In today’s world it’s virtually impossible to avoid sitting at a desk or in front of a computer for at least a portion of the day. Whether you have a nine-to-five cubicle job or simply have to check your emails at the end of the day, it’s important that you’re working in the most ergonomic way possible.
What does “ergonomic” mean, anyway?
The term “ergonomic” is made up of two Greek words: “ergon,” which means work and “nomoi,” which means natural laws. Ergonomics is the study of how we, as humans, can work most efficiently and not put unnecessary pressure on our bodies. When we talk about making our workspace more “ergonomic,” we are essentially trying to make it more comfortable for our working needs.
What needs to change?
Most workspaces are comprised of harsh lights, bright screens, tough chairs and poorly placed keyboards. All of this means we wind up straining our eyes, overworking our wrists and putting pressure on our backs and necks. The changes needed to make things more comfortable are small but necessary.
Where should I start?
Lighting is the easiest and most inexpensive change to make. It’s about finding the balance that’s right for you. Too much light can reflect off surfaces and lead to glare that causes your eyes to strain. But not having enough light can also lead to eye strain. The Canadian Centre for Occupational Health and Safety offers a helpful breakdown of everything involved in determining what lighting will suit the needs of your particular work area.
Is my computer a problem?
In short, yes. But there are some quick fixes you can do to help. First off, make sure you never have your computer on an angle because turning your body toward it will cause a constant strain. Instead, keep it directly in front of you and have the screen positioned at close to an arm’s length away from you. The screen should be placed at an angle that allows you to be looking straight ahead of you, with the tiniest bit of a downward tilt. This is the most comfortable position for your eyes, head and neck. You should also aim to look away from the screen at least once every 30 minutes, to give your eyes a break.
What about my chair?
It’s important when you are sitting at a computer that your shoulders be relaxed, your elbows bent at a 90 degree angle and your forearms, wrists and hands in line. Whether you have a pricey ergonomic chair or not, make sure that your chair is set to a height that puts you in this position.
Is it going to cost me?
It can; but it doesn’t have to. Many companies, such as ErgoCanada, sell ergonomic chairs, keyboards and mouse devices, which, if installed correctly, can certainly create a more comfortable working environment.

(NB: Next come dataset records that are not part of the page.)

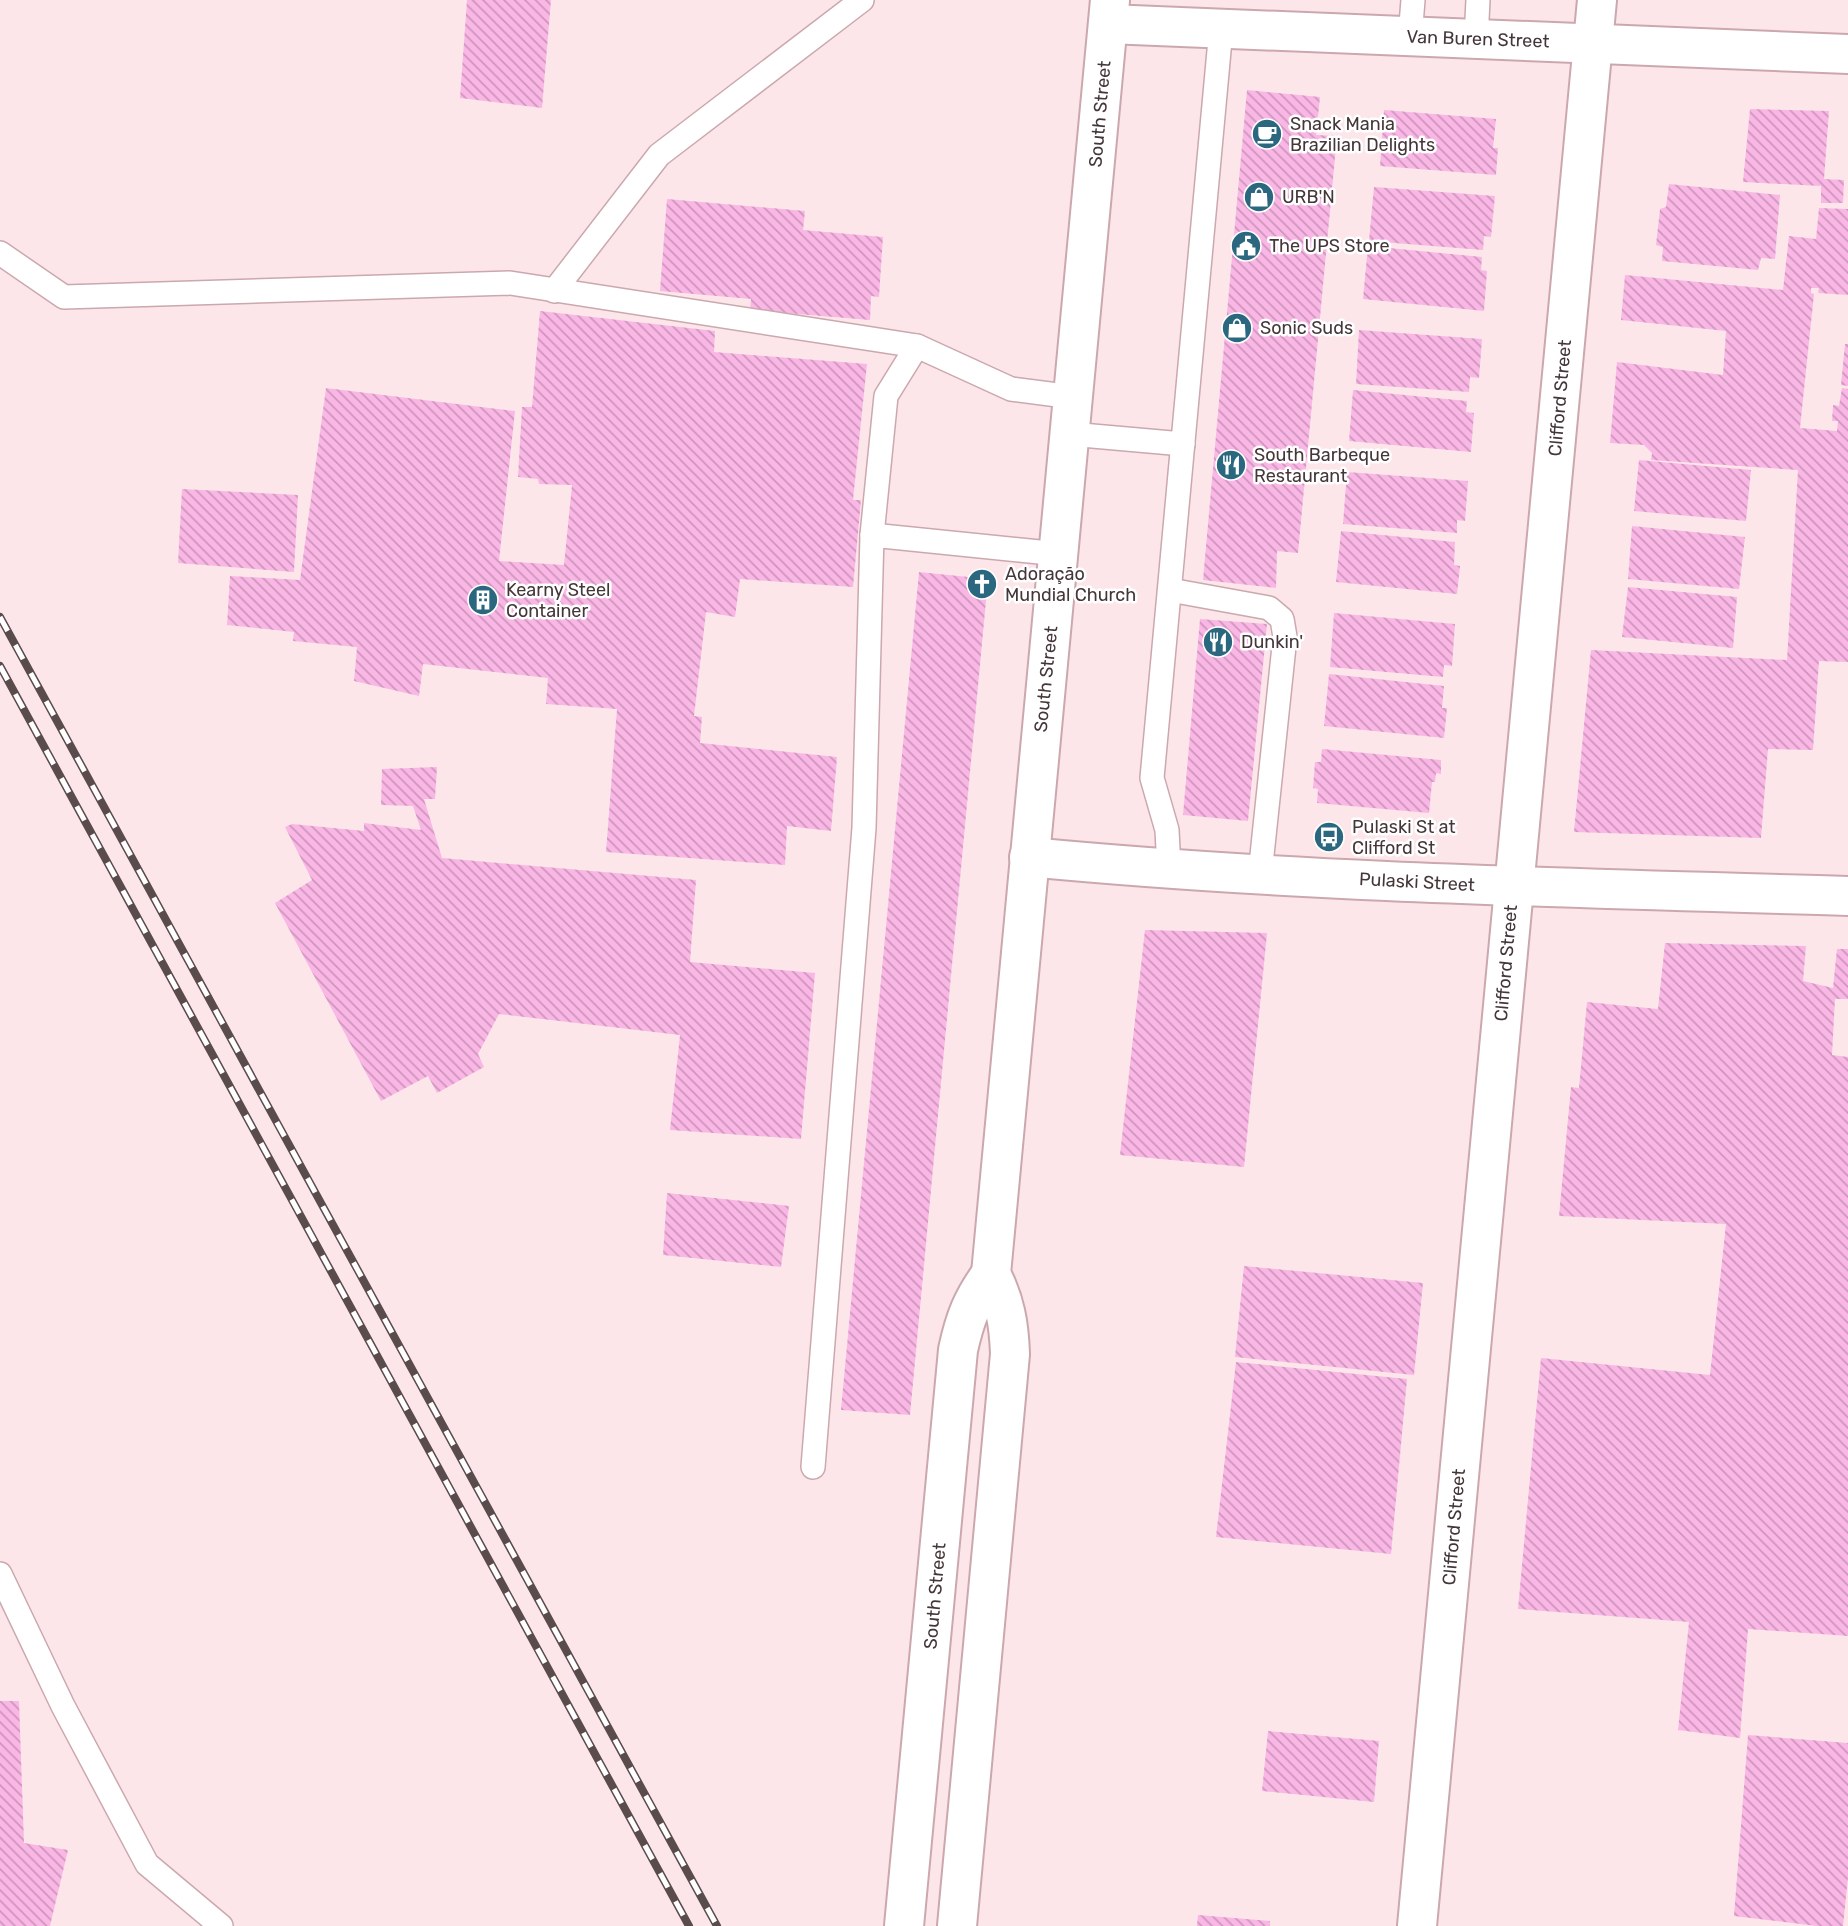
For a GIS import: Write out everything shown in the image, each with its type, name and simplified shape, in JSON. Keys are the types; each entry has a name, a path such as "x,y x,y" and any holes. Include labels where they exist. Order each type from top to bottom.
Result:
{"street":[{"name":"Clifford Street","path":"1417,1926 1597,0"},
{"name":"Van Buren Street","path":"1109,12 1221,29 1411,18 1476,39 1848,54"},
{"name":"South Street","path":"957,1926 1010,1354 1009,1324 1002,1297 991,1274 1109,12"},
{"name":"Pulaski Street","path":"1029,857 1169,869 1514,887 1848,896"},
{"name":"South Street","path":"904,1926 958,1350 964,1321 975,1296 991,1274"}],"lane":[{"path":"554,291 659,155 862,0"},
{"path":"1476,39 1478,0"},
{"path":"1169,869 1167,830 1152,778 1221,29"},
{"path":"0,253 64,297 510,283 917,346 1071,415 1183,444"},
{"path":"813,1467 864,828 872,535 886,396 917,346"},
{"path":"872,535 1059,554"},
{"path":"1170,590 1269,608 1282,619 1285,637 1261,874"},
{"path":"0,1574 63,1706 147,1864 221,1926"}],"building":[{"path":"467,0 551,0 542,108 460,98"},
{"path":"1247,90 1320,97 1316,135 1337,136 1298,553 1277,551 1276,588 1203,580"},
{"path":"1750,109 1829,111 1824,179 1844,180 1843,203 1821,203 1821,186 1743,182"},
{"path":"1384,110 1496,119 1493,148 1498,148 1496,175 1380,166"},
{"path":"1669,184 1780,195 1775,259 1761,258 1758,270 1662,261 1663,247 1656,245 1660,209 1666,207"},
{"path":"1374,187 1495,196 1491,237 1484,236 1483,250 1369,241"},
{"path":"667,199 805,211 803,230 883,237 879,297 871,296 870,320 750,310 751,299 660,291"},
{"path":"1819,208 1848,209 1848,295 1818,293 1819,288 1811,288 1811,293 1814,294 1800,428 1837,431 1838,421 1832,421 1833,405 1839,406 1842,388 1848,389 1848,662 1819,661 1813,750 1768,749 1761,838 1574,832 1591,650 1787,660 1798,470 1651,460 1652,453 1644,445 1610,443 1617,362 1723,375 1726,331 1621,320 1625,275 1783,290 1789,236 1816,239"},
{"path":"1368,246 1482,257 1481,270 1487,271 1484,311 1363,299"},
{"name":"Kearny Steel Container","path":"540,311 715,331 714,352 867,364 853,500 861,500 853,587 740,579 735,617 706,612 694,716 702,717 700,743 837,757 831,831 787,826 785,865 606,852 617,709 546,704 548,678 423,664 419,696 354,681 357,647 293,641 294,632 227,625 230,576 300,580 326,388 515,411 499,561 564,565 572,485 539,484 538,479 518,477 522,407 532,407"},
{"path":"1359,330 1482,339 1479,378 1470,377 1469,392 1356,384"},
{"path":"1845,344 1848,344 1848,386 1841,385"},
{"path":"1353,390 1467,401 1466,412 1474,413 1471,452 1349,441"},
{"path":"1639,460 1751,470 1746,521 1634,511"},
{"path":"1347,472 1468,481 1465,521 1457,520 1457,533 1343,524"},
{"path":"182,489 298,495 294,572 178,563"},
{"path":"1632,526 1745,537 1739,589 1628,579"},
{"path":"1341,531 1455,542 1454,565 1460,566 1457,594 1336,582"},
{"path":"919,572 988,579 910,1415 841,1410"},
{"path":"1628,587 1737,597 1733,648 1622,637"},
{"path":"1334,613 1455,624 1452,666 1444,665 1443,677 1330,667"},
{"path":"1200,619 1267,624 1248,821 1183,815"},
{"path":"1329,674 1444,686 1442,708 1447,708 1444,738 1324,726"},
{"path":"1322,749 1441,760 1441,774 1436,773 1435,782 1432,782 1429,813 1317,803 1318,789 1313,788 1315,762 1321,762"},
{"path":"437,767 435,799 424,799 442,858 696,880 690,962 815,973 801,1139 670,1130 680,1035 499,1014 478,1054 484,1067 437,1093 428,1076 381,1101 275,903 312,880 285,827 292,824 364,831 364,823 421,830 413,806 381,805 382,769"},
{"path":"1145,930 1267,933 1244,1167 1120,1155"},
{"path":"1665,943 1806,946 1803,981 1833,988 1837,949 1848,949 1848,999 1835,999 1832,1055 1848,1057 1848,1636 1748,1629 1740,1738 1678,1730 1689,1622 1518,1609 1541,1358 1710,1375 1726,1224 1559,1216 1571,1087 1579,1088 1587,1002 1658,1009"},
{"path":"667,1193 789,1206 781,1267 663,1255"},
{"path":"1244,1266 1423,1283 1414,1375 1235,1357"},
{"path":"1236,1362 1407,1379 1391,1554 1216,1537"},
{"path":"0,1701 19,1701 24,1843 68,1850 50,1926 0,1926"},
{"path":"1268,1731 1379,1741 1374,1802 1262,1791"},
{"path":"1748,1735 1848,1743 1848,1877 1843,1926 1817,1926 1734,1916"},
{"path":"1198,1915 1270,1921 1270,1926 1197,1926"}],"railway":[{"path":"0,617 717,1926"},
{"path":"0,666 689,1926"}],"place":[{"name":"Snack Mania Brazilian Delights","path":"1267,134"},
{"name":"URB'N","path":"1259,197"},
{"name":"The UPS Store","path":"1246,246"},
{"name":"Sonic Suds","path":"1237,328"},
{"name":"South Barbeque Restaurant","path":"1231,465"},
{"name":"Adoração Mundial Church","path":"982,584"},
{"name":"Kearny Steel Container","path":"483,600"},
{"name":"Dunkin'","path":"1218,642"},
{"name":"Pulaski St at Clifford St","path":"1329,837"}]}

But simple tricks, such as readjusting your chair, getting up to stretch every hour and alternating your wrist position between relaxing and activating, can also be effective. Always try to sit with proper posture and change your position every 15 to 20 minutes.
What else can I do?
For more information on changes you can make, check out Dr. Jonathan Bailin’s Ergonomics & Computer Injury: FAQs. And, most importantly, pay attention to your body’s clues. If you notice regular pain in your wrists, soreness in your back or headaches from eye strain, talk to your doctor and get the help you need before it’s too late.